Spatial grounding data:
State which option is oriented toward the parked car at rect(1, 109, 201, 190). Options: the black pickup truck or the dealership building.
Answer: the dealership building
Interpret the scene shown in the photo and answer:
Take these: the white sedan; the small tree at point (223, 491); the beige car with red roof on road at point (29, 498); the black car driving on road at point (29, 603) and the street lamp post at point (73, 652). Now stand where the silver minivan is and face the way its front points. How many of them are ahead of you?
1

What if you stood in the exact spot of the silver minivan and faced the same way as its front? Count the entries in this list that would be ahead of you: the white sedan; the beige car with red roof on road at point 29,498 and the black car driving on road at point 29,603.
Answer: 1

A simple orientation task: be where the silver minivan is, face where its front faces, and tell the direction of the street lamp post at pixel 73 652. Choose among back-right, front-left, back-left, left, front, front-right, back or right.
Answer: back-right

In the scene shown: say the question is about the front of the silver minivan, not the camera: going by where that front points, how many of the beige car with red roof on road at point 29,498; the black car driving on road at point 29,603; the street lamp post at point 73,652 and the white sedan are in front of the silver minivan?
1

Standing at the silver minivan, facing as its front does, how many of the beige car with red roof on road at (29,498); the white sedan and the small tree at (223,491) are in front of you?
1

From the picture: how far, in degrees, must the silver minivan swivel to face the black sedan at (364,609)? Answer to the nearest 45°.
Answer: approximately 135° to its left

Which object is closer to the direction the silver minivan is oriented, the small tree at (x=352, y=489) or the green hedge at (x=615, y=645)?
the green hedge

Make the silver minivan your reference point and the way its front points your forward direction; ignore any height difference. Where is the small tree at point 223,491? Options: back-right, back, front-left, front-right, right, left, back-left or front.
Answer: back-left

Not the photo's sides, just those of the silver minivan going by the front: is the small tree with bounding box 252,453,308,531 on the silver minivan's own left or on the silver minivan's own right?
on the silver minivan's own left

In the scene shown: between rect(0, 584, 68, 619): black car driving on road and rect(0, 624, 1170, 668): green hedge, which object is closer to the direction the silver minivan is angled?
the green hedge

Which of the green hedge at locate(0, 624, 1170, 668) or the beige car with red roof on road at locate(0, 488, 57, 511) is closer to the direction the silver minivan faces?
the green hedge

» **WHAT YOU WILL DO**
Print every one of the entries above again, character for character and line for line.

» **RESULT OF THIS TASK**
State which option is oriented toward the parked car at rect(1, 109, 201, 190). Options: the black pickup truck or the dealership building.
Answer: the dealership building
Interpret the scene shown in the photo and answer:
Take these: the white sedan; the small tree at point (223, 491); the beige car with red roof on road at point (29, 498); the black car driving on road at point (29, 603) and the street lamp post at point (73, 652). Now stand where the silver minivan is and face the way its front points. How many of them are ahead of you?
1

What if you stood in the exact spot of the silver minivan and faced the same way as its front? Count the entries in this list that would be ahead of you: the white sedan; the beige car with red roof on road at point 29,498 and the black car driving on road at point 29,603.
Answer: 1

A simple orientation task: be where the silver minivan is, face where its front faces, and tell the direction of the street lamp post at pixel 73 652. Choose among back-right, front-left, back-left, left, front, front-right, back or right.
Answer: back-right

In the scene shown: say the question is about the front of the silver minivan, not the camera: going by where that front points, how many of the beige car with red roof on road at point 29,498; the black car driving on road at point 29,603; the street lamp post at point 73,652 and the white sedan are in front of the silver minivan?
1

Standing at the silver minivan, facing as its front does, how many of the beige car with red roof on road at (29,498); the white sedan and the small tree at (223,491) are in front of you?
1

From the picture: how far, in degrees, must the silver minivan swivel to face the black sedan at (364,609)? Answer to the nearest 45°.
Answer: approximately 135° to its left

Which object is closer to the direction the silver minivan is oriented, the small tree at (x=352, y=489) or the green hedge at (x=615, y=645)?
the green hedge

Make the silver minivan your reference point and the way its front points your forward direction; ignore any height difference. Where is the small tree at point 223,491? Options: back-right, back, front-left, front-right, right, left, back-left or front.
Answer: back-left

Not the photo's sides, just those of the silver minivan going by the front: is the small tree with bounding box 252,453,308,531 on the silver minivan's own left or on the silver minivan's own right?
on the silver minivan's own left

In the scene shown: between rect(0, 584, 68, 619): black car driving on road and rect(0, 624, 1170, 668): green hedge, which object is closer to the direction the silver minivan is angled?
the green hedge

Which of the green hedge at locate(0, 624, 1170, 668) or the beige car with red roof on road at locate(0, 488, 57, 511) is closer to the direction the silver minivan faces?
the green hedge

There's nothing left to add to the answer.